= Tom Hayes (civil servant) =

Ohio civil servant

Tom Hayes, an Ohio civil servant, has held positions within the Ohio state government such as director of the Ohio Department of Job and Family Services, director of the Ohio Lottery Commission, and as project manager for Cuyahoga County's board of elections.

==Background==
Hayes was appointed as the director of the Ohio Department of Job and Family Services (ODJFS), Ohio's largest agency, and a member of the Ohio Governor's Cabinet, by Governor Bob Taft on September 4, 2001. Hayes served until he resigned on October 1, 2004.

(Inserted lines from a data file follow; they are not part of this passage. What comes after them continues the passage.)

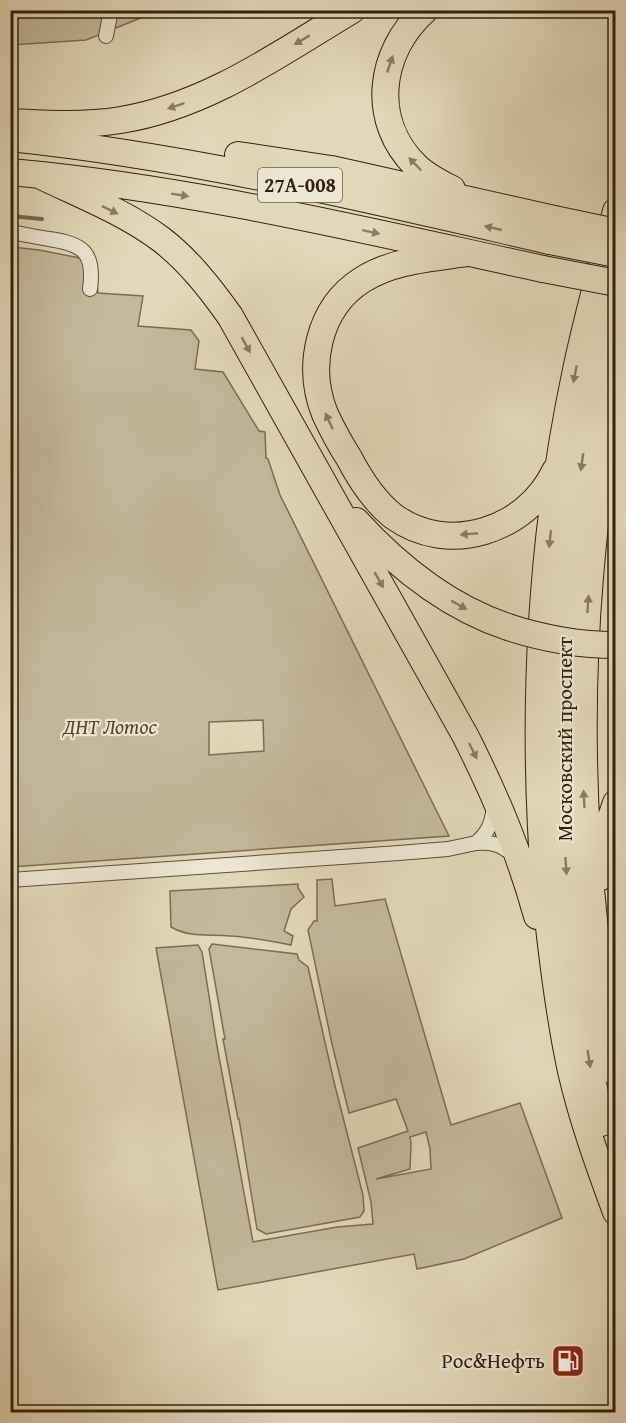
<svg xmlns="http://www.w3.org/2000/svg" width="626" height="1423" viewBox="0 0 626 1423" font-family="'Gentium Book Plus',serif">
	<rect width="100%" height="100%" fill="#e2d8b9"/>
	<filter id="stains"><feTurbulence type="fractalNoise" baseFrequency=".00333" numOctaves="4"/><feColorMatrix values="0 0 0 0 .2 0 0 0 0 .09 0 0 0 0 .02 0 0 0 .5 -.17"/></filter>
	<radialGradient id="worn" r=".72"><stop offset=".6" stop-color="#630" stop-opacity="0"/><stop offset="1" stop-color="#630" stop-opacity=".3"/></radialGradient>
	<path fill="#c4b99c" stroke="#7c6c55" stroke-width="1.5" fill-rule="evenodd" d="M11,11H158L86,40L11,45Z
		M11,247L39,250L95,261L98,293L143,296L138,326L191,330L199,341L195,369L223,372L259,431L265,432L266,458L268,459L280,495L449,836L11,867ZM263,720L264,751L209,755V722Z
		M332,879L335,906L385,899L451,1125L520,1103L562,1218L464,1259L417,1269L414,1254L218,1290L156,948L198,945L202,952L217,1046L253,1242L337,1227L373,1224L371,1202L358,1148L408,1131L396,1099L349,1113L332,1044L308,930L314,921H317V880ZM426,1132L430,1149L431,1169L376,1179L410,1169L411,1143L410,1137Z
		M298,884V888L304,897L291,909L284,931L293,936L291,945C271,941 251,937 230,936C209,934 190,938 171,927L170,891Z
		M212,944L297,954L299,960L308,967L334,1082L363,1195L364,1211L360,1217L266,1234L257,1229L239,1119H238L223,1039H225L209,949Z"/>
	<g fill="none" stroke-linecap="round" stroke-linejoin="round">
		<path stroke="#786852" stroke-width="4" d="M10,216L42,219"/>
		<defs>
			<path id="street" d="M106,36L111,10
				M10,232C23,234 36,237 49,239C83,244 95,252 90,289
				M494,804C493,821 489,832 476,843C492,842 501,844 513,855
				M10,880L399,853L448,849L476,843"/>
			<path id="highway" d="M425,10C378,52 370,121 416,166C426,176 440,183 452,189
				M11,122C47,124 85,126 121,120C207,106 279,54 352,10
				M10,138C193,157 371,200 550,241
				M238,155L331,169L554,219
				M10,172C191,188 367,231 543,269
				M39,175C80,195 125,212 162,240C189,261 210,288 230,316L466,737C496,797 519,851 537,916
				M616,211C602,264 587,317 576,370C540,540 531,716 545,889C551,950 558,1011 571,1071C582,1119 599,1166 616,1212
				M468,253C433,258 393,260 362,280C318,308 306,367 325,414C332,429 340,444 349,458C360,479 374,501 393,516C449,557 527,530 555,471
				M616,397C602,456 595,517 590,577C580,695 582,812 595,930C600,978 606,1026 616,1073
				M356,521C398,567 448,607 508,627
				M601,877L608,826L616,803
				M601,1123C589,1068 581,1012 575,957C548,735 563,511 616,294"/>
		</defs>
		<use href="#street" stroke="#5f4d39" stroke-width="16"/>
		<use href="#highway" stroke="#331f0e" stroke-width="28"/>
		<use href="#street" stroke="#ece6d2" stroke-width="14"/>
		<use href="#highway" stroke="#e2d8b9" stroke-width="26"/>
		<defs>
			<path id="highway-bridge" d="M554,219L616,232
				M550,241L616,254
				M543,269L616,283
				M508,627C542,638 579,645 616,645"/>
		</defs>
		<use href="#highway-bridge" stroke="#331f0e" stroke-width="28" stroke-linecap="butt"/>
		<use href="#highway-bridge" stroke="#e2d8b9" stroke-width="26"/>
	</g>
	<defs><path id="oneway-solid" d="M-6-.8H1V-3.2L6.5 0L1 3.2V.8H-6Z" transform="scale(1.5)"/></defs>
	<g fill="#8a7c64">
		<use href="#oneway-solid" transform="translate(302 40) rotate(149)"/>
		<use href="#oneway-solid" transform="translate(390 64) rotate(-71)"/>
		<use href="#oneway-solid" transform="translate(176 106) rotate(162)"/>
		<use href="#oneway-solid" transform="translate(415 164) rotate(-134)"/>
		<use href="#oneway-solid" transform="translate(180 195) rotate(9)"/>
		<use href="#oneway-solid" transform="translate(110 210) rotate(26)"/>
		<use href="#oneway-solid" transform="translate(493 228) rotate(-167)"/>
		<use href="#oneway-solid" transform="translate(371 232) rotate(12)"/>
		<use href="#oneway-solid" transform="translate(246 345) rotate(61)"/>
		<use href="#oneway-solid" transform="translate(575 374) rotate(101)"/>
		<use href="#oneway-solid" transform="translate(329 421) rotate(-115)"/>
		<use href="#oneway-solid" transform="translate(582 462) rotate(98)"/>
		<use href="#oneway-solid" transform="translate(469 534) rotate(175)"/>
		<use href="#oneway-solid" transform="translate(550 539) rotate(96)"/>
		<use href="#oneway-solid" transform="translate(379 580) rotate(60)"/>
		<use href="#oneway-solid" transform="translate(588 604) rotate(-86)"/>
		<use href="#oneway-solid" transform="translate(459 605) rotate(29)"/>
		<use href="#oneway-solid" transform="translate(473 751) rotate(64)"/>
		<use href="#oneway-solid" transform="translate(584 799) rotate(-93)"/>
		<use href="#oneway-solid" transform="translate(566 866) rotate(86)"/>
		<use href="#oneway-solid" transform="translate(589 1059) rotate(81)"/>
	</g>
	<defs>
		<symbol id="fuel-square" viewBox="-11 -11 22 22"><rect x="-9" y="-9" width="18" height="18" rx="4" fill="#8f2418" stroke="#ece6d2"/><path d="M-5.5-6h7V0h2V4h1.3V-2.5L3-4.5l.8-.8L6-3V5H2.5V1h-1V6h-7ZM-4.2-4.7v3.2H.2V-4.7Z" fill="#fff"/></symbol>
	</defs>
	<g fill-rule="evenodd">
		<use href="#fuel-square" x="549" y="1342" width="38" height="38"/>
	</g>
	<g text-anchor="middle" stroke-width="4.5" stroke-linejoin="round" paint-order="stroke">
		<rect fill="#ece6d2" stroke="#6a5b49" stroke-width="1.5" x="258" y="168" width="84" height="34" rx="4.5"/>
		<g font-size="20" font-weight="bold" fill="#331f0e">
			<text x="300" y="192">27А-008</text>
		</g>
		<g font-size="21" font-style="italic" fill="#574632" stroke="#ece6d2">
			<text x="110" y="734">ДНТ Лотос</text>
		</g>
		<g font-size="21" fill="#331f0e" stroke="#ece6d2">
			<text transform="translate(565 739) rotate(-90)" y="7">Московский проспект</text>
		</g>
		<g font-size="21" fill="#331f0e" stroke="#ece6d2" text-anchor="end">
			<text x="545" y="1368">Рос&amp;Нефть</text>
		</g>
	</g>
	<rect width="626" height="1423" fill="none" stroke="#e2d8b9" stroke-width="36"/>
	<rect x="12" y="12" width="602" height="1399" fill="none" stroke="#331f0e" stroke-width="3"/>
	<rect x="18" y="18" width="590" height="1387" fill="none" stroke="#331f0e" stroke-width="1.5"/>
	<rect width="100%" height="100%" filter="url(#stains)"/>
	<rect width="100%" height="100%" fill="url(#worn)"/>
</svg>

==Ohio Department of Job and Family Services==
During his time as director of ODJFS, Hayes oversaw a department that employed 3,700 employees and had an annual budget of more than $15 billion. As director, Hayes created a performance center for the department, federally certified a child support computer system, and started an online job-matching system. In 2002, Hayes argued with Hamilton County over the ownership of $8 million of welfare money. In response to the Controversial Ohio database searches of Joe Wurzelbacher, Hayes stated that the ODJFS, during his tenure as director, did not conduct searches due to an individual's status being raised to "celebrity."

==Ohio Lottery Commission==
In 2005, Hayes became the director of the Ohio Lottery Commission. In August 2006, Hayes resigned after accepting a job with Cuyahoga County as project manager for the county's board of elections.